In Sindhia's armies there were, as we have seen, a number of officers who were not Frenchmen. These were mostly half-castes, or (to use a term subsequently invented) Eurasians, Europeo-Asiatics, or persons of mixed blood; in other words, the offspring of connections which British officers in those days often formed with native females. Nearly all these officers, whether British or half-British, were upon this occasion discharged from the service by Perron, who had probably very good reason to believe that they would not join in fighting against the army of their own sovereign. Carnegie, Stewart, Ferguson, Lucan, two Skinners, Scott, Birch, and Woodville, are the only names recorded, but there may have been others also who were dismissed from the army at Perron's disposal. The prospects of those who were absent on duty in the Deccan, and elsewhere, soon became far more serious. Though not at present dismissed, they were mostly reserved for a still harder fate. Holkar beheaded Colonel Vickers and seven others; Captain Mackenzie and several more were confined, and subsequently massacred, by orders of Sindhia; others perished "in wild Mahratta battle," fighting for money in causes not their own, nor of the smallest importance to the world. General Wellesley complained, after the battle of Assai, of "Sindhia's English officers." He says that his wounded men heard them give orders for their massacre as they lay upon the field, and promises to send up a list of their names after full inquiry (Owen, 311). No such list has ever been heard of; and it appears, from Lewis F. Smith's memoir, that the European officers there present were all French, or Italian, or German. It is barely possible that they used English in conversing, certainly not probable; but the story was very likely prompted by the imagination of the wounded men who saw white faces among the enemy and concluded that they must be their own countrymen.

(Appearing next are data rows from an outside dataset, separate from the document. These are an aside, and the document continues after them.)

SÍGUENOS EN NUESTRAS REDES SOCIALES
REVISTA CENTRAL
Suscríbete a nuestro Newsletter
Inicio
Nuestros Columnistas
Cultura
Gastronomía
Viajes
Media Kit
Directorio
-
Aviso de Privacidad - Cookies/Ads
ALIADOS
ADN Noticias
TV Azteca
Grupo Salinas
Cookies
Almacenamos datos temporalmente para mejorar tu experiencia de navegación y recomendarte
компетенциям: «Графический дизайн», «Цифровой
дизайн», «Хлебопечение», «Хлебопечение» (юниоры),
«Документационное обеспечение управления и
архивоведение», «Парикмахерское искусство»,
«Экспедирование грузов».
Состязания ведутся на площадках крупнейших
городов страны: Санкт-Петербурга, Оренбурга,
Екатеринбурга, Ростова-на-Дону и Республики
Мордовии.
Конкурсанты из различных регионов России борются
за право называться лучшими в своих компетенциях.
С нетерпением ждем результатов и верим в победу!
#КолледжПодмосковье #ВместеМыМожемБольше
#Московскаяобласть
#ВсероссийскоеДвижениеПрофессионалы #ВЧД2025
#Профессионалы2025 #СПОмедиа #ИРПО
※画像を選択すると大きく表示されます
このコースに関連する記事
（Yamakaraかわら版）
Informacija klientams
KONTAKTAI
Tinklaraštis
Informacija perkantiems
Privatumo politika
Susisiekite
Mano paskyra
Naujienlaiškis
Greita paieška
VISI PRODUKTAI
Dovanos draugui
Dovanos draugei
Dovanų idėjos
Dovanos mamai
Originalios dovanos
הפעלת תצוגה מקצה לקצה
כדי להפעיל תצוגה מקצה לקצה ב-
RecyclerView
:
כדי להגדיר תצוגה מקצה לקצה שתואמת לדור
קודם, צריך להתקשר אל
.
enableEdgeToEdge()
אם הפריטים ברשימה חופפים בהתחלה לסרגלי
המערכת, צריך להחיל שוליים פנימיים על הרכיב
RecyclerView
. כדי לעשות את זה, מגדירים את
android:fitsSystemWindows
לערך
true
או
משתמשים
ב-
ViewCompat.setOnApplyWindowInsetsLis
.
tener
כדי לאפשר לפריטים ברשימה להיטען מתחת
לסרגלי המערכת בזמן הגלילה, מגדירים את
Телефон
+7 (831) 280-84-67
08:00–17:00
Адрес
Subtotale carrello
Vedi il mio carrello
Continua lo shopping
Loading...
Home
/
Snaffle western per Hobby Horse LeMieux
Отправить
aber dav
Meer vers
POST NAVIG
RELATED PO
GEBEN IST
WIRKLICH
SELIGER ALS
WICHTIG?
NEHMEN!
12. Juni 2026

The only European officers known to have been engaged on the Mahratta side are Pohlmann and Dupont (both named by Wellesley) and Saleur of the Begam's service who commanded the baggage-guard; with perhaps, J. B. da Fontaine.

Although the French officers were now without any Christian rivals, it does not appear that their position was a satisfactory one. The reader may refer to Law's remarks on this subject, during the Emperor's unsuccessful attempts to the eastward. The isolation and impossibility of trusting native colleagues, of which that gallant adventurer complained, were still, and always must be, fatal to the free exercise of civilized minds serving an Asiatic ruler. All the accounts that we have of those times combine to show that, whoever was the native master, the condition of the European servant was precarious, and his influence for good weak. On the 24th of June, 1802, Colonel Collins, the British Resident at the Court of Sindhia, had written thus to his Government in regard to Perron whom he had lately visited at Aligarh: "General Perron has been peremptorily directed by Sindhia to give up all the Mahals (estates) in his possession not appertaining to his own jaidad (fief); and I understand that the General is highly displeased with the conduct of Sindhia's ministers on this occasion, insomuch that he entertains serious intentions of relinquishing his present command."